The Calculator Doesn't Do This
My calculator doesn't come with a disclaimer. Neither does the analytical balance in a pharmaceutical laboratory. Both are validated, calibrated, and certified. The data they produce is legally defensible. If the balance is wrong, the manufacturer is accountable. That's what validation means.
Lab instruments used in regulated industries are certified to ISO standards precisely because the output carries consequences. Someone makes a decision based on that number. The instrument is therefore accountable for the number.
AI companies are currently selling consequences — your business will run better, your research will go faster, your decisions will be sharper — while refusing accountability for the output those consequences depend on.
That's not a minor inconsistency. That's the entire business model.
Pick One
The honest position is simple. Pick one of the following and commit to it:
Option A: Your output is validated, documentable, and carries a known, certified error rate.
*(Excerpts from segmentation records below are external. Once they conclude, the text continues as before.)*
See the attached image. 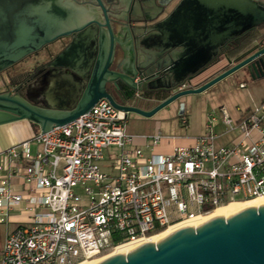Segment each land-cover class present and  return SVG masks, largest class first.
Masks as SVG:
<instances>
[{"label":"water","instance_id":"water-1","mask_svg":"<svg viewBox=\"0 0 264 264\" xmlns=\"http://www.w3.org/2000/svg\"><path fill=\"white\" fill-rule=\"evenodd\" d=\"M95 1L101 9L103 1L114 9L146 6L145 0ZM152 2L150 25L128 31L134 43H122V31L103 30L91 18L94 8L78 0H0V75L34 80L47 70L78 86L75 95L61 96L59 89L51 96L41 87L52 83L36 80L24 95L0 92V126L27 121L45 134L100 99L126 121L128 114L151 119L168 107L178 115L187 98L224 80H264V0ZM60 40L66 41L52 43ZM231 41L236 46L225 50ZM97 264H264V205Z\"/></svg>","mask_w":264,"mask_h":264},{"label":"built area","instance_id":"built-area-1","mask_svg":"<svg viewBox=\"0 0 264 264\" xmlns=\"http://www.w3.org/2000/svg\"><path fill=\"white\" fill-rule=\"evenodd\" d=\"M134 138L123 113L100 99L73 122L0 151V224L29 213L8 228L0 264H81L228 203L264 199V100L237 120L224 106L209 109L191 145L158 152L176 138Z\"/></svg>","mask_w":264,"mask_h":264},{"label":"crops","instance_id":"crops-1","mask_svg":"<svg viewBox=\"0 0 264 264\" xmlns=\"http://www.w3.org/2000/svg\"><path fill=\"white\" fill-rule=\"evenodd\" d=\"M47 70H43L42 72L38 73L37 75L43 77V81H48L52 84L45 86L43 85L41 88H44L45 94H49L53 96V91L54 90H59L60 89V95H75L78 91V86L72 80L67 79L65 76H60L56 75L54 76L53 74H48L46 73ZM35 81V79H34ZM54 82L58 83L60 86L56 87L53 84ZM239 84H244V88L246 87V84L244 81L241 82H236L234 79L230 78L227 80L222 81L221 83L215 85L212 87L210 90L207 92L197 96L195 98L196 101H203L208 103L211 100H214L215 98L220 97V95L225 91V90H231V89H241L239 88ZM250 87L255 89V90H261V87L264 85V80L260 81H255L251 82L250 81ZM35 87V86H34ZM52 91V92H51ZM59 93V92H58ZM264 100V92L261 93V95L256 98L251 106H247L246 108H240L236 107V113H237V120L239 117H241L244 113H246L249 109L253 108L254 106L258 105ZM210 106H206L202 109L201 116L203 117V122L202 124H205V117L207 111L210 109ZM191 112V107L187 106L185 103L183 108H181L178 111V121L180 122L181 116H184L187 124L184 126L186 129L189 128V114ZM25 122V121H24ZM127 124V123H126ZM128 127H126V131L129 135L135 137L134 141L137 145H143V143L146 141L147 137L152 136L156 134L157 132L160 131L162 123L159 119L154 116L151 119H142V118H137L134 116V119L130 120V123H128ZM181 124V122H180ZM200 125V124H199ZM183 126V125H182ZM194 133L192 135H186L185 137H176V139L171 143L170 141L164 139L162 141L161 146L157 149L158 152H167L171 149L172 145H191L194 142V138L200 135L201 132H204V125L201 126L200 132L198 131V127L194 130H192ZM35 133L32 132L31 128L29 125H24V123L17 122L9 125H4L0 126V151L15 145L19 142L25 141L29 139L31 136H33ZM223 138V137H222ZM221 138V139H222ZM232 139V136L227 137L225 140L227 141L226 144H229ZM220 144V143H219ZM29 213L28 212H21V213H15L9 217V224L8 227H6L5 224H0V226L5 227V233L2 237H0V256H1V250L3 246V242L6 236V232L8 231V228L11 229V225L14 227L16 224L25 222L28 220ZM13 217L14 222H11V218Z\"/></svg>","mask_w":264,"mask_h":264},{"label":"rangeland","instance_id":"rangeland-1","mask_svg":"<svg viewBox=\"0 0 264 264\" xmlns=\"http://www.w3.org/2000/svg\"><path fill=\"white\" fill-rule=\"evenodd\" d=\"M246 87L241 88L238 90L231 89V90H225L220 97L215 98L214 100L209 101L205 104L203 101H196L195 98L197 97H190L187 98L186 104L187 106L191 107V112L189 114L190 122H189V128H185L180 124L178 121V117L176 116V108H165L160 110L155 116L157 119H159L162 123L161 129L159 131L160 135L165 138H176V137H185L186 135H192L194 132L192 130L196 129L198 127V131L200 132L201 123L203 122V117L201 116V111L204 107L207 105L211 108H216L218 106H224L225 109L229 112L230 116L235 120L237 118L236 113V107L240 108H246L247 106H251L252 102L258 98L261 93L264 92V85L261 87V90H255L250 87V81L244 80ZM0 89L1 86H0ZM210 108V109H211ZM134 119V116L132 114H128L127 121H126V127H128V123H130V120ZM21 123V122H20ZM24 125H29L33 133H37L38 129L37 127L29 123L27 121H22ZM200 124V125H199ZM203 132L200 133V135ZM235 135V132L229 135H225L222 139L218 141V145H225L226 144V138ZM220 143V144H219ZM31 150L34 151L35 147L31 146ZM11 222H14L13 217L10 219ZM10 227H13L12 225ZM5 233V227L0 226V237H2ZM113 251V247L106 250L104 253L99 255L98 257H95L92 259L98 260L101 259L109 254H111ZM91 261V260H90Z\"/></svg>","mask_w":264,"mask_h":264},{"label":"flooded vegetation","instance_id":"flooded-vegetation-1","mask_svg":"<svg viewBox=\"0 0 264 264\" xmlns=\"http://www.w3.org/2000/svg\"><path fill=\"white\" fill-rule=\"evenodd\" d=\"M78 1L94 8L91 18L96 24L100 25L103 30L107 31L108 27H110L116 35L117 31H122L123 37L119 38L122 43H134V40L129 41L126 38L128 31H132L133 29L139 30L141 28L145 29L146 26L150 25L147 22V18L153 15L157 10L152 0H145V7L141 4V7H133L132 9H125L124 7L114 9L112 5L107 4L103 0L104 9H101L95 0ZM62 41L66 40L55 41L52 43H61ZM236 44L235 41H231L227 44L225 50L233 48ZM33 58L34 55H31L24 62ZM5 74L6 73L0 75V86L2 88L0 89V92H11L12 94L24 95L29 90V84L34 81L31 80L29 74H24L15 79L6 78ZM39 75L36 76L35 81L38 80L40 83L43 81V77Z\"/></svg>","mask_w":264,"mask_h":264},{"label":"bare ground","instance_id":"bare-ground-1","mask_svg":"<svg viewBox=\"0 0 264 264\" xmlns=\"http://www.w3.org/2000/svg\"><path fill=\"white\" fill-rule=\"evenodd\" d=\"M262 205H264V199L231 202V203H228L226 205L217 207L216 209H214L212 212H210L208 214L195 216V217H192L190 219L184 220L178 224L170 226V227L166 228L165 230H163L162 232H160L159 234H157L156 236H154L153 238H151L150 242L156 243V241L162 240L165 237H167L168 235H170L171 233L178 231L180 229L195 228V227H198V226L206 223L207 221H209L211 219L218 218V217L228 218V217H231V216L235 215L236 213H239V212H241L247 208H250V207L257 208L258 206H262ZM142 244H143V241H141V240H132V241L120 243V244L113 247V251L111 254H109V255L101 258V259L94 260V261H87V262H83L81 264H97L100 261H102L108 257H111L113 255H126L127 252H130V251L136 249L137 247H139Z\"/></svg>","mask_w":264,"mask_h":264},{"label":"trees","instance_id":"trees-1","mask_svg":"<svg viewBox=\"0 0 264 264\" xmlns=\"http://www.w3.org/2000/svg\"><path fill=\"white\" fill-rule=\"evenodd\" d=\"M255 34H256V32L253 33V35H255ZM165 97H166V96H163V97H161V98L163 99V98H165ZM119 241H120L119 237L113 235V237H112V242L116 245V244L119 243Z\"/></svg>","mask_w":264,"mask_h":264}]
</instances>
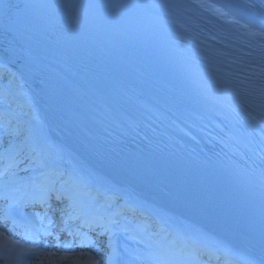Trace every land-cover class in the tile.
Instances as JSON below:
<instances>
[{"label": "bare ground", "instance_id": "bare-ground-1", "mask_svg": "<svg viewBox=\"0 0 264 264\" xmlns=\"http://www.w3.org/2000/svg\"><path fill=\"white\" fill-rule=\"evenodd\" d=\"M202 5L207 6L212 11L219 14L222 18L230 20L235 24L244 26L252 31L264 33V22L251 14L246 13L235 0H197ZM0 64H3L10 72L16 74L24 85L27 97L31 101V113L38 117L39 124L36 130L41 132L43 138H35L37 143L43 146H51L55 142L56 152L61 157L65 154H72L76 157L77 162L84 169V179L77 182L79 188L84 189L88 180H93L92 186L101 192V195H107L106 187L112 185L114 191L119 195L122 203L135 204L138 208L151 215L156 225L164 230L174 232L177 237V247L188 246L193 251H205L213 254L218 249L225 257L237 258L236 249L227 241L217 238L205 229L198 227L184 219L170 213L153 202L134 194L128 189H124L120 184L114 182L109 176L101 173L90 159L77 151L79 149V141L76 139L74 131H70L64 139L60 136L59 125H65L59 118L58 111L47 105L39 97L38 92L33 88L30 81L17 69L14 64L9 63L0 54ZM60 133V134H59ZM33 140V139H32ZM183 223V226L180 224ZM185 225L187 227H185ZM195 251V252H196ZM213 251V252H212ZM215 254V253H214ZM246 264H260L251 259Z\"/></svg>", "mask_w": 264, "mask_h": 264}, {"label": "rangeland", "instance_id": "rangeland-1", "mask_svg": "<svg viewBox=\"0 0 264 264\" xmlns=\"http://www.w3.org/2000/svg\"><path fill=\"white\" fill-rule=\"evenodd\" d=\"M0 70L3 73L2 82H7V83L11 82V84H13L14 89L21 96L22 103L25 106L24 117L26 118L27 121L25 123H23L21 126V134H22L21 140L23 141V146L29 145V146L35 148L39 153L43 154L42 157L44 159L47 155H52L53 158L54 157L60 158L61 162H60L59 166L56 167L58 169H64V167H63V166H65L64 160L72 158L75 161V163L78 165V167L80 168V170H81L80 174H73L71 169L68 171H64L63 174L67 179H69L72 182L75 181L74 180L75 177L82 180V177L85 176L84 169L80 164L77 163V161L75 160V158L71 154H65L62 157H58V154L56 152V148L54 147V145L44 146L45 149H41L40 147H38V143L35 141L36 139L32 138V137L37 136L38 138H43V135L41 134V132L36 130V127L39 124V119L37 116H35L31 113V107H32L31 101L29 100V98L26 95L24 85L20 81L18 76L16 74L10 72L3 64H0ZM1 139H0V141H1ZM2 140H4V139H2ZM9 150H10L9 147H4L2 144H0V158L3 157L4 155L8 154ZM10 153H11V155H13V152L10 151ZM40 162H41L40 169L42 170V169H44V165L46 164V161L41 158ZM2 163H3V161L0 160V165ZM93 182H94L93 180H88L87 184H89L91 186V184H93ZM74 185L77 188V183H75ZM0 187L7 188L8 186H6L5 183H1ZM86 191L88 193H92L93 195L99 196L98 198L100 200L106 199L109 202H112L115 200L113 203H116L118 205L121 204V202H119L118 199H116V198H113V197L104 198L103 196H100V194L92 188L86 189ZM109 194H113V191L109 190ZM131 209H132V212H131L132 215L134 217L135 216L139 217L141 220L143 219L146 222L145 224H146V227H148V229L150 226L152 228H155L156 230H162L159 232L164 233L166 235V240H165L166 242L164 241L165 243H168L170 241L169 238H167L168 233H165L163 231L164 229L157 226L156 222L154 220H150L148 217H144V216L140 215V212L136 207H131ZM3 234H5V233L0 229V240L1 241H3V239H4L3 237H1V235H3ZM19 248H24V246L21 245V246H19ZM50 249L51 250H49L46 254L40 255L36 260L31 261V262H25L23 264H83L84 262H87V260L89 258H91L93 256L97 258L99 264H107L108 254L111 251L109 244L107 245L105 243V241L102 242L101 244H99V246L97 248L96 247L89 248L88 250L74 251V250L66 249V248H61V249L50 248ZM28 250H31V249L28 248ZM214 259L215 258H212V259L210 258L211 261H213ZM0 264H6V263H0Z\"/></svg>", "mask_w": 264, "mask_h": 264}, {"label": "trees", "instance_id": "trees-1", "mask_svg": "<svg viewBox=\"0 0 264 264\" xmlns=\"http://www.w3.org/2000/svg\"><path fill=\"white\" fill-rule=\"evenodd\" d=\"M0 97L8 102V104L2 108V112L0 114V137L6 136L8 141L19 145L22 141L21 126L27 121L24 117L25 106L22 105L21 96L16 92L11 82L7 83L0 80ZM29 153H31V155L34 154L32 151ZM30 158L31 156L26 159L21 157V160L19 159L17 161L16 171L13 173L14 180L22 176V174L26 171V168L29 166ZM34 164H37V161H34ZM53 176L55 177L53 179L54 181L61 178L59 175L50 174V177Z\"/></svg>", "mask_w": 264, "mask_h": 264}]
</instances>
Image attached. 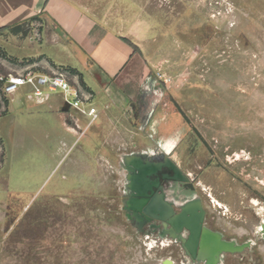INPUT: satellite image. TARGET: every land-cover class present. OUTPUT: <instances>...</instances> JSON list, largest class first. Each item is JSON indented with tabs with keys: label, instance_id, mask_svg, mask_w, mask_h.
<instances>
[{
	"label": "rangeland",
	"instance_id": "obj_1",
	"mask_svg": "<svg viewBox=\"0 0 264 264\" xmlns=\"http://www.w3.org/2000/svg\"><path fill=\"white\" fill-rule=\"evenodd\" d=\"M106 2L111 17L128 5L125 23L139 8ZM141 3L153 11V80L126 112L131 136H113L120 146L97 131L108 121L86 126L73 108L64 110L61 90L47 91L68 115L55 120L43 104L7 112L0 84V264H177L181 251L158 231L153 236V219L140 212L162 178L177 183L169 199L202 189L211 220L216 201L233 206L251 188L264 191V0ZM43 50L3 40L0 75L9 72L5 51L21 58ZM18 95L33 106L30 88ZM86 146H95L92 154L82 153ZM117 149L125 156L101 152ZM166 168L170 175L159 174ZM260 247L254 255L227 254L225 264H264Z\"/></svg>",
	"mask_w": 264,
	"mask_h": 264
},
{
	"label": "crops",
	"instance_id": "obj_2",
	"mask_svg": "<svg viewBox=\"0 0 264 264\" xmlns=\"http://www.w3.org/2000/svg\"><path fill=\"white\" fill-rule=\"evenodd\" d=\"M129 1H137L139 8L134 20L125 23V2L117 6L116 15L111 17L109 14L114 12L104 0H0V42L10 37L22 44L25 40L38 42L39 48H45L38 56L21 58L5 51L8 73L31 70L51 74L59 68L68 70L70 84L83 95H91L88 103L97 108L98 117L90 126L95 121L98 126L108 121L103 130L96 125L97 131L118 146L121 141L113 136H131L124 125L126 112L139 106L137 100L148 93L146 85L153 80V60L147 53V48L153 47V32L149 34L153 31V11L143 9L141 0ZM23 25L24 31L13 30ZM35 29L39 31L38 39L33 38ZM22 60L28 62L27 66L15 65ZM7 97V112L18 113L43 104L44 112L51 118L68 117L61 114L62 103L51 97L41 103L31 102L30 107L20 100L18 90ZM74 112L88 122L87 115L75 109ZM78 137L77 134L74 138ZM94 149L95 146H86L82 153L92 154ZM118 149L101 152L108 158L125 156V150Z\"/></svg>",
	"mask_w": 264,
	"mask_h": 264
},
{
	"label": "flooded vegetation",
	"instance_id": "obj_3",
	"mask_svg": "<svg viewBox=\"0 0 264 264\" xmlns=\"http://www.w3.org/2000/svg\"><path fill=\"white\" fill-rule=\"evenodd\" d=\"M159 174L170 175L171 170L166 168ZM161 180L153 189L152 198L140 200L143 203L140 212L153 219V236L158 231L167 246L181 251L177 264H225L227 254L254 255L262 248L260 244L264 245V191L246 187L250 195L245 201L237 200L233 206L216 201L218 217L211 220L202 189L197 197L177 201L167 196L175 193L177 183ZM152 202L153 208L148 207ZM159 243L163 241L159 239Z\"/></svg>",
	"mask_w": 264,
	"mask_h": 264
},
{
	"label": "built area",
	"instance_id": "obj_4",
	"mask_svg": "<svg viewBox=\"0 0 264 264\" xmlns=\"http://www.w3.org/2000/svg\"><path fill=\"white\" fill-rule=\"evenodd\" d=\"M33 38H39L37 29L33 31ZM70 75L68 70L62 68L55 69L51 74H38L31 70L8 73L0 75L1 91L5 95H11L21 86H29L34 95V98L31 99L39 103L49 98L47 91L61 90L64 105L87 115L90 125L98 117L97 108L88 103L91 95H83L70 84ZM71 94L73 98L69 97Z\"/></svg>",
	"mask_w": 264,
	"mask_h": 264
},
{
	"label": "water",
	"instance_id": "obj_5",
	"mask_svg": "<svg viewBox=\"0 0 264 264\" xmlns=\"http://www.w3.org/2000/svg\"><path fill=\"white\" fill-rule=\"evenodd\" d=\"M63 109L66 110V109H67V105H64V108H63ZM148 207H152V208H153V202L150 203V204L148 205Z\"/></svg>",
	"mask_w": 264,
	"mask_h": 264
},
{
	"label": "trees",
	"instance_id": "obj_6",
	"mask_svg": "<svg viewBox=\"0 0 264 264\" xmlns=\"http://www.w3.org/2000/svg\"><path fill=\"white\" fill-rule=\"evenodd\" d=\"M20 27L21 26H16V27L13 28V30H18V29H20Z\"/></svg>",
	"mask_w": 264,
	"mask_h": 264
}]
</instances>
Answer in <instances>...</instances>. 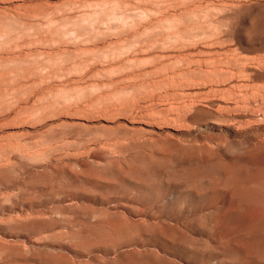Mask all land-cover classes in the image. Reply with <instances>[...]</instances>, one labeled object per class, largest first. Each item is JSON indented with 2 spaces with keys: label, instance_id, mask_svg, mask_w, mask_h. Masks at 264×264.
I'll list each match as a JSON object with an SVG mask.
<instances>
[{
  "label": "rangeland",
  "instance_id": "rangeland-1",
  "mask_svg": "<svg viewBox=\"0 0 264 264\" xmlns=\"http://www.w3.org/2000/svg\"><path fill=\"white\" fill-rule=\"evenodd\" d=\"M0 264H264V0H0Z\"/></svg>",
  "mask_w": 264,
  "mask_h": 264
}]
</instances>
You accept product liability. You market accordingly.
Option B: Your output is probabilistic text generation with no guaranteed accuracy. You market accordingly — as a useful drafting tool, a starting point, a thinking aid. Not a replacement for validated professional judgement.
What you cannot do is market Option A and ship Option B with a disclaimer stapled to the bottom.
That's, well, a bit shit to be honest.
Why This Matters Now
AI agents are being deployed at scale into healthcare, finance, legal services, and critical infrastructure. Anthropic published research on this yesterday. The technology is moving faster than the accountability frameworks around it.
The disclaimer culture isn't caution. It's liability offloading. The companies capture the commercial upside of appearing to be authoritative intelligence systems. The user absorbs all the risk when it goes wrong.
That asymmetry needs to be named. And challenged.
This is just the beginning of that conversation.